In the case of bucket-handle injuries, if an MRI is not an option, the patient should be taken directly to the operating room for surgery.
Types of surgery
There are two: a partial meniscectomy or a meniscus suture.
- Partial meniscectomy: Indicated for lesions that cannot be closed because of their location or because of degenerative damage. It involves the removal of the part of the meniscus that, when broken, causes pain. After the surgery, patients are able to walk from the first day with the help of crutches. Two or three days later they receive the first physical therapy sessions, and full rehabilitation takes about a month.
- Meniscus suture: Indicated when the injury is at the base of the meniscus area.

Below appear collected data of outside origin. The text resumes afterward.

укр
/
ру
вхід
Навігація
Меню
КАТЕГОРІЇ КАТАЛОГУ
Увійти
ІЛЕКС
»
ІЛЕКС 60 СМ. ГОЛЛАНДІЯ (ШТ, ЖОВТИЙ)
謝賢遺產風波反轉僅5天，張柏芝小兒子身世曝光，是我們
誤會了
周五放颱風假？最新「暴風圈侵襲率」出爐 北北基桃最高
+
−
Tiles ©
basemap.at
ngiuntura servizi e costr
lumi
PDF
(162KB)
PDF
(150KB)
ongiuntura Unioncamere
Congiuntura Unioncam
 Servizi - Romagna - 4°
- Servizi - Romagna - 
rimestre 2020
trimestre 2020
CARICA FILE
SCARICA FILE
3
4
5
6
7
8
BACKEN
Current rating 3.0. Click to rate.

It is very advisable, especially for young patients. Such patients will need to wear a knee mobility limitation brace after the operation and will not be able to support their leg for six weeks. During the next month and a half, they can gradually increase the amount of weight they put on the knee, and about three months later patients can walk again without crutches. Full rehabilitation takes about four and a half months.
How to prevent meniscus injuries
The best way to avoid knee damage is to stay physically fit. This means eating a balanced diet that contains less meat and more fruit and vegetables. Turmeric is now known to be a spice with great anti-inflammatory powers, so including it in our diet would is recommended.
The second piece of advice is common to the prevention of many pathologies: drink plenty of water. In the case of the knee, the intake of fluid allows the joint to remain well lubricated and helps eliminate toxins, thus avoiding inflammation.
Furthermore, exercise allows us to stabilize the knees. Exercises that strengthen the muscles that cover these joints are needed for protecting them.
Lastly, obesity should be avoided. Maintaining an optimal weight is recommended because our joints suffer when carrying extra weight.